Some things I have learned from sessions past:
  • Expect things to not make sense. This is not the land of rational thought.
  • Everybody loves a good anecdote. If Joe Bob's cousin had trouble getting her driver's license, then it must be true. Forget facts and figures---Joe Bob knows the truth.
  • There are just as many kooky Democrats as there are Republicans.
  • Time does not exist. Bills will be heard according to the chair's internal clock, not any of your fancy schmancy watches.
  • It's all about the Benjamins. It all comes back to money....who wants it, who's got it and who wants it back.
  • Nothing burns or panics a legislator more than someone trying to take his power away. This includes the governor (whether he's their man or not), their peers in the house and the senate, the lobbyist, and the almighty voter.

So, that all being said, if you're looking for a little entertainment this spring, you might want to stop by the statehouse. It's free and you get to feel civic minded.

Saturday, January 07, 2006

Bringin' It Home

Well, I've embarked on some major decisions in the last couple of days. Within the period of the next few to six months, I'll be purchasing a new (to me) car and some sort of housing. To kick of 2006: The Year of the Buy, Mom and I went yesterday to visit some condos that I might be interested in.

I loved them. LOVED them. But of course, had to spend our time with the agent acting as though granite countertops were below my expectations and that I was generally dissatisfied with what I saw. And so, begin the games. When I asked about different options and upgrades, I got an incomplete answer about how I ask for what I want and they give me an offer. So I said, say if I just wanted upgraded cabinets? Or floors? Can't you just tell me what the difference would be? To which Jennifer, the snotty agent, replied, "Why wouldn't you want both?" As if adding on an additional 17K to get the complete upgrade was Monopoly money.

So I will be sitting back and biding my time for a bit while I figure out priorities and fun stuff like mortgages, escrow and association fees. Being a grownup sucks.

As a side note: isn't it interesting that the housing market and the car market require haggling, while nothing else in our normal lives do? I can't go to Target and ask if I buy two bottles of Pledge can I get the third free. Oddly enough, yesterday I was transported back to my time in the Philippines where I once haggled a pair of flip-flops for 25 cents.

Tuesday, January 03, 2006

Just Another Day with the Wild Wild Web

So, I've spent all of this morning with our IT guy, trying (with little luck as of now) to get rid of a virus-type thing that has infected my computer. Ironically, it calls itself Spy Sherriff, although if it was in a John Wayne movie, it would definitely wear a black hat. (I, however, would be the heiroine wearing white and swooning).

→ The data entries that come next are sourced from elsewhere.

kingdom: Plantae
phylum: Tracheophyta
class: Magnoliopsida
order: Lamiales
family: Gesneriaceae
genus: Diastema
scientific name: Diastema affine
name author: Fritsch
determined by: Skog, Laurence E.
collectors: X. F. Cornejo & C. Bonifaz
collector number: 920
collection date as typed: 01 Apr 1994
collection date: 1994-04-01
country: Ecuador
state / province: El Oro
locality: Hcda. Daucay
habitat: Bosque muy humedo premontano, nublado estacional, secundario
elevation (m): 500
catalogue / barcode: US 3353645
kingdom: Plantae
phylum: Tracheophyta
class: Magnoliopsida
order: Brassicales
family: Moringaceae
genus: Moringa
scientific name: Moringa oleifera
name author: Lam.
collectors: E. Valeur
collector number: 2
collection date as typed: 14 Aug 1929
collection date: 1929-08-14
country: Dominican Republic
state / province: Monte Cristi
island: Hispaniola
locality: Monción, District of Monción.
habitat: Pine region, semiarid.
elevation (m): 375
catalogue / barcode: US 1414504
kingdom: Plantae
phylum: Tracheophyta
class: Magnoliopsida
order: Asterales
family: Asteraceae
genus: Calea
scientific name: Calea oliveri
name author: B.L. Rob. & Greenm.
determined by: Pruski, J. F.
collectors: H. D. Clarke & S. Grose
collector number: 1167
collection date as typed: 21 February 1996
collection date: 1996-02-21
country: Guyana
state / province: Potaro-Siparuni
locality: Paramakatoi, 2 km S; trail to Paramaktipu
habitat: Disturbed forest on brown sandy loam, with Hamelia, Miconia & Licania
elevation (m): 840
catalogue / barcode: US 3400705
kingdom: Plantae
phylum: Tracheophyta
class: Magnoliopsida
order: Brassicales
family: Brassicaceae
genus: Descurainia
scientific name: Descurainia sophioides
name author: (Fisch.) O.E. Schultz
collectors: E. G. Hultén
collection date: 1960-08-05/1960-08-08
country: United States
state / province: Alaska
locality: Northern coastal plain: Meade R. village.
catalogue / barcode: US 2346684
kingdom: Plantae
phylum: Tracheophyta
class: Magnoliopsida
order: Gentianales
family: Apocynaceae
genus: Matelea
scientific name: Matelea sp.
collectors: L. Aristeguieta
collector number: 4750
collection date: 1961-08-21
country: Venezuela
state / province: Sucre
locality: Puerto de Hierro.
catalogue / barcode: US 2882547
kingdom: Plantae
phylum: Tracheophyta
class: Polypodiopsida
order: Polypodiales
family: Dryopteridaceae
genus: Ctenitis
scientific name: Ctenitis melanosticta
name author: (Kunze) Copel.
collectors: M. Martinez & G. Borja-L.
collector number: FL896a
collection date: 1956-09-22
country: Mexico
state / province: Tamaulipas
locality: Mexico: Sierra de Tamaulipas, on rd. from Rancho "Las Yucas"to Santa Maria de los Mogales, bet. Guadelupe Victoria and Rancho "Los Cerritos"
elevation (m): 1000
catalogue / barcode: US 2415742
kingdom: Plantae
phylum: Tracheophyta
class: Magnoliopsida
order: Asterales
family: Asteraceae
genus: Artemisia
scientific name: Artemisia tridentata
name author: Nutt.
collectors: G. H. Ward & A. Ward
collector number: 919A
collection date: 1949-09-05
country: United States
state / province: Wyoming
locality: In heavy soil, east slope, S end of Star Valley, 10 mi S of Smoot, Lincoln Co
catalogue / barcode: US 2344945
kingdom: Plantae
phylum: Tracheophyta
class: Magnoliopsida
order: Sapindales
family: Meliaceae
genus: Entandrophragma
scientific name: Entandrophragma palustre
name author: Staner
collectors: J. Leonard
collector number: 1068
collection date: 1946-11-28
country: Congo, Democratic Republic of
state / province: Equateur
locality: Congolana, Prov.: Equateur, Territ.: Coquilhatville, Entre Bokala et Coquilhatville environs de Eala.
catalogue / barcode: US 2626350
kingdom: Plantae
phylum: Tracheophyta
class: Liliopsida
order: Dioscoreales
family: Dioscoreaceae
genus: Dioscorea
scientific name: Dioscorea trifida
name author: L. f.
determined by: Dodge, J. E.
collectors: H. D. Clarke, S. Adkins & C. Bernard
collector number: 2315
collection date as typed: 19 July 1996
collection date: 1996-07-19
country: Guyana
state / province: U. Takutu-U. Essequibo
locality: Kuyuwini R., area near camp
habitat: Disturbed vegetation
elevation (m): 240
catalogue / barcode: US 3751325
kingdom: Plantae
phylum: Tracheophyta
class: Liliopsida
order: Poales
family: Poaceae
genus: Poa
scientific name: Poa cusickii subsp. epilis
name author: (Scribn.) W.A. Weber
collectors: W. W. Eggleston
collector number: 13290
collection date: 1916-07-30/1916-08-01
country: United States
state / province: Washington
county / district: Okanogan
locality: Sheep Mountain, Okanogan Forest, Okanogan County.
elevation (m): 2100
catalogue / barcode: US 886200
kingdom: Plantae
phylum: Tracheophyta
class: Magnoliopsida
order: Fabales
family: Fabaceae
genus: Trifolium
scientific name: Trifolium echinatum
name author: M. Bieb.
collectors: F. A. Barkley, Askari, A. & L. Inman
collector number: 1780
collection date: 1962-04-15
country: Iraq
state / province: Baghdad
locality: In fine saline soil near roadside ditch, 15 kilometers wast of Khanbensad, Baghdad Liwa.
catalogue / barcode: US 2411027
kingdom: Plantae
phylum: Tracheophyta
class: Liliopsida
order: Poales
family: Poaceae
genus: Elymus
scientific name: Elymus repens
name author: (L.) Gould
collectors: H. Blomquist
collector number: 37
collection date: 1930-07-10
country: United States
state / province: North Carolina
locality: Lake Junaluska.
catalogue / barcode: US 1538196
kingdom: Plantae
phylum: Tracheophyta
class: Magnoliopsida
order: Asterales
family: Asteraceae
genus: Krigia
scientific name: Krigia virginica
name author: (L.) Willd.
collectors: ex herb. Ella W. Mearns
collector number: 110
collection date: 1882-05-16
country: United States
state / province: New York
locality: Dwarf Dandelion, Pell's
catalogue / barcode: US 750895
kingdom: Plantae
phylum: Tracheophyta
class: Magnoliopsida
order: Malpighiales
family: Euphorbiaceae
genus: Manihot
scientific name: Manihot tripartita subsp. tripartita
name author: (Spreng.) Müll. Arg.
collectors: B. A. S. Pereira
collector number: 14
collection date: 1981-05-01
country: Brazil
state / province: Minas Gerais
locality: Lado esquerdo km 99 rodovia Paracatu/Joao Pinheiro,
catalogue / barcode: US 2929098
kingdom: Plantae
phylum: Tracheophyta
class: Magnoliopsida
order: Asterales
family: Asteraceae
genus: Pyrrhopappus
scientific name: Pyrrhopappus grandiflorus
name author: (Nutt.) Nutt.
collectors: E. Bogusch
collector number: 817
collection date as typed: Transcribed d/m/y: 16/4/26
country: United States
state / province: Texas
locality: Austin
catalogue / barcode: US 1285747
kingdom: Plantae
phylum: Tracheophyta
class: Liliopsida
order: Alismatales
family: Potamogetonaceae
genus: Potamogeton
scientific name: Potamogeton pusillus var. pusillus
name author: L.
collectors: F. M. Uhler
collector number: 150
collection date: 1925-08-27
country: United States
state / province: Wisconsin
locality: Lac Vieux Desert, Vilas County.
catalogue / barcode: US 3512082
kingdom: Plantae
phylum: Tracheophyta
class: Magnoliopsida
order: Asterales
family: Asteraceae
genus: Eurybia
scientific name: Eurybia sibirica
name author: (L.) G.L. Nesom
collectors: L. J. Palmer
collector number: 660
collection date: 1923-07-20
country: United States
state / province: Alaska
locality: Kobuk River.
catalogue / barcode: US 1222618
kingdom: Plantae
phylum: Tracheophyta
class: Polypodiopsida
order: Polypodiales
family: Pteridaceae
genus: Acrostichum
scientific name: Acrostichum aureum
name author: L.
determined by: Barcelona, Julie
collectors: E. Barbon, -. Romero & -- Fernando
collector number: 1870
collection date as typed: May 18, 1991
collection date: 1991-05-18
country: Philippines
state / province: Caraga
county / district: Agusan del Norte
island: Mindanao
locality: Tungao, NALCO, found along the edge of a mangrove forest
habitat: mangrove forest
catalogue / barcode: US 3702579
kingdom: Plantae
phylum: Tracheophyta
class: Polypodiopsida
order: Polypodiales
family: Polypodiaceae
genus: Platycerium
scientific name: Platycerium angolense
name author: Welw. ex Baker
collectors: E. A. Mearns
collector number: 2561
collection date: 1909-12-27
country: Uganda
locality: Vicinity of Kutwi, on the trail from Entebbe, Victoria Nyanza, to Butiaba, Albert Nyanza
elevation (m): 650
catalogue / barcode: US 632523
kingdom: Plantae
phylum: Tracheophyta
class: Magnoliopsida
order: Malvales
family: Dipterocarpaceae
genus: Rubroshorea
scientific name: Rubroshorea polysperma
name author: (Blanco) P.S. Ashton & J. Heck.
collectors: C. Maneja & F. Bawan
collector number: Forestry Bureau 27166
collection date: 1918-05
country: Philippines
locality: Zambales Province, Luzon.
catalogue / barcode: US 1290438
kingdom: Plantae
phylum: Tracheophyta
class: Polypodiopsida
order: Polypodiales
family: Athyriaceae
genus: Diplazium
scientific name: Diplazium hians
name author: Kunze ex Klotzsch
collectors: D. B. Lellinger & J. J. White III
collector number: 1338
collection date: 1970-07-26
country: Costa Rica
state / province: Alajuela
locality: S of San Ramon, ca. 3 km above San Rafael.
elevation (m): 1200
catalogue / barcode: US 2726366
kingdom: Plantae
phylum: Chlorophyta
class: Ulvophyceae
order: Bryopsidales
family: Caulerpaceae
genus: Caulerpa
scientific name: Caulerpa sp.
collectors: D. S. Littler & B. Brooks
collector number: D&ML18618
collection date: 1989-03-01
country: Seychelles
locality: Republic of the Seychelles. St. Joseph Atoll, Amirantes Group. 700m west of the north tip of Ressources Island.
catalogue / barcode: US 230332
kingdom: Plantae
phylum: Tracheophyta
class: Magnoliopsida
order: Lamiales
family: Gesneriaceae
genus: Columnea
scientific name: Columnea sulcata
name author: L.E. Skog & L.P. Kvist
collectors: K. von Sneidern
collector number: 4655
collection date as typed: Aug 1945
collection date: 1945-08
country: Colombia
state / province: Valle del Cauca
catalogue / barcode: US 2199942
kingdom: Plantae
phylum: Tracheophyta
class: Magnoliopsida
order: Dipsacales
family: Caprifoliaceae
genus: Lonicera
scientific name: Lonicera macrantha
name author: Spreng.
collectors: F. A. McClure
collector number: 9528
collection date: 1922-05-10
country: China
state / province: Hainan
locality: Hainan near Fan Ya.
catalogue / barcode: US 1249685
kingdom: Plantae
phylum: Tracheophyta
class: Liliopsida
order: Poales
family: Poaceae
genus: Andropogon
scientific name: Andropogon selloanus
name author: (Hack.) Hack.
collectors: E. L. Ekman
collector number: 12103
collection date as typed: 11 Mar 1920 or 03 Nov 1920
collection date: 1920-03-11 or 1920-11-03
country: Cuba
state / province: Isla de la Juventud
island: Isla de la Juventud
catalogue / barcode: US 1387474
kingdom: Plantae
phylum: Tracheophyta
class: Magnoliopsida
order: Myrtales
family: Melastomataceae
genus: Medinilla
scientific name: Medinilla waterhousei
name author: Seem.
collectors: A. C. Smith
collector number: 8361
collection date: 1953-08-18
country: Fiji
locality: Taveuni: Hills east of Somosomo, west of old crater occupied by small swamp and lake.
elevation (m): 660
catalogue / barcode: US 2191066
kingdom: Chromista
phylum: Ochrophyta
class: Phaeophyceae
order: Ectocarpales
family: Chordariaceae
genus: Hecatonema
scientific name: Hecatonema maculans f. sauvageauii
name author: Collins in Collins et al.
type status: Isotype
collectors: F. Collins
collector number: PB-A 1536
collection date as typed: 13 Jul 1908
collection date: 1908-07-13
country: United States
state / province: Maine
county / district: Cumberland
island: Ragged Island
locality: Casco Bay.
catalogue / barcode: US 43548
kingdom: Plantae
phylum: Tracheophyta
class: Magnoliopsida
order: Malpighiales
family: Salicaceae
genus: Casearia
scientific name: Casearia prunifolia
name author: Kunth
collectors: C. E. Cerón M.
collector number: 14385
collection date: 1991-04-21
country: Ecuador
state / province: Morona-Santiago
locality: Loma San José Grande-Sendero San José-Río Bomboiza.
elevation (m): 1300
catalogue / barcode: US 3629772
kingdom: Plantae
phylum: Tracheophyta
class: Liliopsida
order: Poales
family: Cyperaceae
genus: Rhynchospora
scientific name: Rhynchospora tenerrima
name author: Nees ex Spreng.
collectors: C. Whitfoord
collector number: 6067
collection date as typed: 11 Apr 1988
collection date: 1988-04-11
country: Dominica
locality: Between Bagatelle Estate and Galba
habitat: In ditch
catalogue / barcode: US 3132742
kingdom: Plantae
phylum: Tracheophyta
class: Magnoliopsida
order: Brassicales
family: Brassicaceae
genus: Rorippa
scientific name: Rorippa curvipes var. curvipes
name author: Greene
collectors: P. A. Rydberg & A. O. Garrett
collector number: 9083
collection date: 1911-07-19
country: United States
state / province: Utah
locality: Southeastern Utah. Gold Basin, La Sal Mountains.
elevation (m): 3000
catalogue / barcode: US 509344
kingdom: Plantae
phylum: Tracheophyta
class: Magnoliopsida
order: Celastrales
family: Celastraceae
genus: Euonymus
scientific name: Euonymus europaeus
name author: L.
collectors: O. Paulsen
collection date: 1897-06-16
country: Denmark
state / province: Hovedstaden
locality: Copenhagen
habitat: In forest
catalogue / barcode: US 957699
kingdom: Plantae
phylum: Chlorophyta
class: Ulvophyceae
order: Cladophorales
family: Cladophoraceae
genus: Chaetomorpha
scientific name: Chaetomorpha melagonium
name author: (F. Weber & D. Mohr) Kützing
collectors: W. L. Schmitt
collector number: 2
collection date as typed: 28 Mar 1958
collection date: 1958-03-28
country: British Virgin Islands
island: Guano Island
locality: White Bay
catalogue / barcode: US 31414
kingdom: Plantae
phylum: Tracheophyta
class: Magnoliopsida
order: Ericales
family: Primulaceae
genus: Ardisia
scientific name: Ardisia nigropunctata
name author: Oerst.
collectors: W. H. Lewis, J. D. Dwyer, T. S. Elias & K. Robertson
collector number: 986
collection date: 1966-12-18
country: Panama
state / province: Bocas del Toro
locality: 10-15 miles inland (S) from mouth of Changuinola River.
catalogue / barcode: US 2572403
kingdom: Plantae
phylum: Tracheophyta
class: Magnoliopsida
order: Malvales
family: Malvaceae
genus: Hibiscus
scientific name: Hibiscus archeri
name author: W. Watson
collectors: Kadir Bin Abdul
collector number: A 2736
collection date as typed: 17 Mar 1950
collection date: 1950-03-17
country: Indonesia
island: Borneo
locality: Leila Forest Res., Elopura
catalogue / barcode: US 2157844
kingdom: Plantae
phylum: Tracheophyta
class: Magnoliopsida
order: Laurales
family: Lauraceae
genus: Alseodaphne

What a wonderful way to spend my first real day back at work after the holidays. Imagine if these jerks would have used their powers for good instead of evil. Instead, they are preying on little old grandmothers and others naive to the ways of The Internet while sitting back and laughing.

In other news, Friend J has joined my resolution bandwagon. However, I must admit, she has blown my "keep it simple, stupid" mantra out of the water with her committment to "sparkle in 2006." For those of you who watch Real World, this would be being "on 9." For the rest of you, it is a simple choice to choose your attitude. This comes following a particularly horrifying first date where she discovered her suitor is into playing Dungeons and Dragons. At age 29. Frequently. Internationally.